The Other Unknown Soldier
By Shelley Davis
Stars and Stripes Historian
The Tomb of the Unknowns at Arlington National Cemetery is one of the most visited sites in the Washington, D.C., area, but hardly anyone visits the Tomb of the Unknown Soldier of the Revolutionary War. In fact, most tourists and many longtime area residents are unaware of the Revolutionary soldier's gravesite. But there it is, nestled among a few other marble slabs at the rear of the Old Presbyterian Meeting House in Old Town Alexandria, just a few blocks from the Potomac and several miles upriver from George Washington's Mount Vernon home.
On President's Day 2001, a small group of reenactors representing riflemen of the 1st Virginia Regiment gathered at the meeting house to honor the unknown soldier of Washington's era. The keynote speaker was retired Army Col. Neale Cosby, president of the Society of the Honor Guard, Tomb of the Unknown Soldier, and treasurer of the United States Capitol Historical Society. Cosby spoke of the "responsibility to carry the heavy memories of our past," warning that the nation could lose its cultural memory unless its citizens "take constant reminders to refresh our memory."
At the ceremony, attended by members of the Daughters and Sons of the American Revolution along with a contingent of Boy Scouts, two wreaths were placed at the foot of the elevated gravesite. Members of the 1st Virginia Regiment offered a 21-gun salute while those present laid red and white carnations on the tomb as a fife and drum quartet played in the background.
'Known But To God'
The inscription on the Tomb of the Unknown Revolutionary War Soldier is remarkably similar to the inscription on the Tomb of the Unknowns at Arlington. The first reads, "Here lies a soldier of the Revolution whose identity is known but to God." The other: "Here reset in honored glory an American soldier known but to God." By the time a 50-ton block of Colorado marble was in place at Arlington, the grave of the Revolutionary soldier had been rediscovered 100 years earlier.

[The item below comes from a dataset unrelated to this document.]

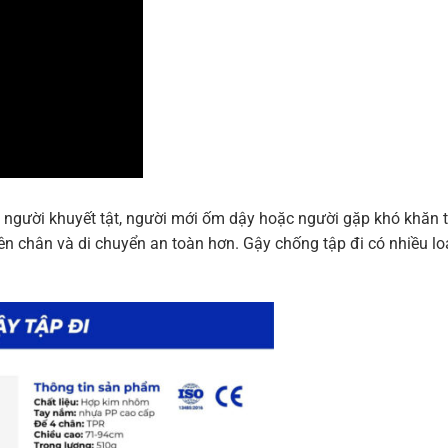
à, người khuyết tật, người mới ốm dậy hoặc người gặp khó khăn t
lên chân và di chuyển an toàn hơn. Gậy chống tập đi có nhiều lo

In 1821, as workers dug a foundation for a Catholic chapel behind the Old Presbyterian Meeting House, they found the unmarked grave, with an ammunition box serving as a coffin. "His tattered uniform identified him as a Revolutionary soldier and the buttons showed he was from Kentucky," a newspaper reported. On Jan. 21, 1821, the soldier's remains were reinterred in the cemetery behind the meeting house, which also held the grave of James Craik, the personal physician of George Washington, who was at his side when he died.
The small cemetery, open for visitors, is sheltered by trees and furnished with benches for peaceful contemplation. There are no guards before the Tomb of the Unknown Revolutionary War Soldier; only a small wrought-iron fence surrounds the gravesite.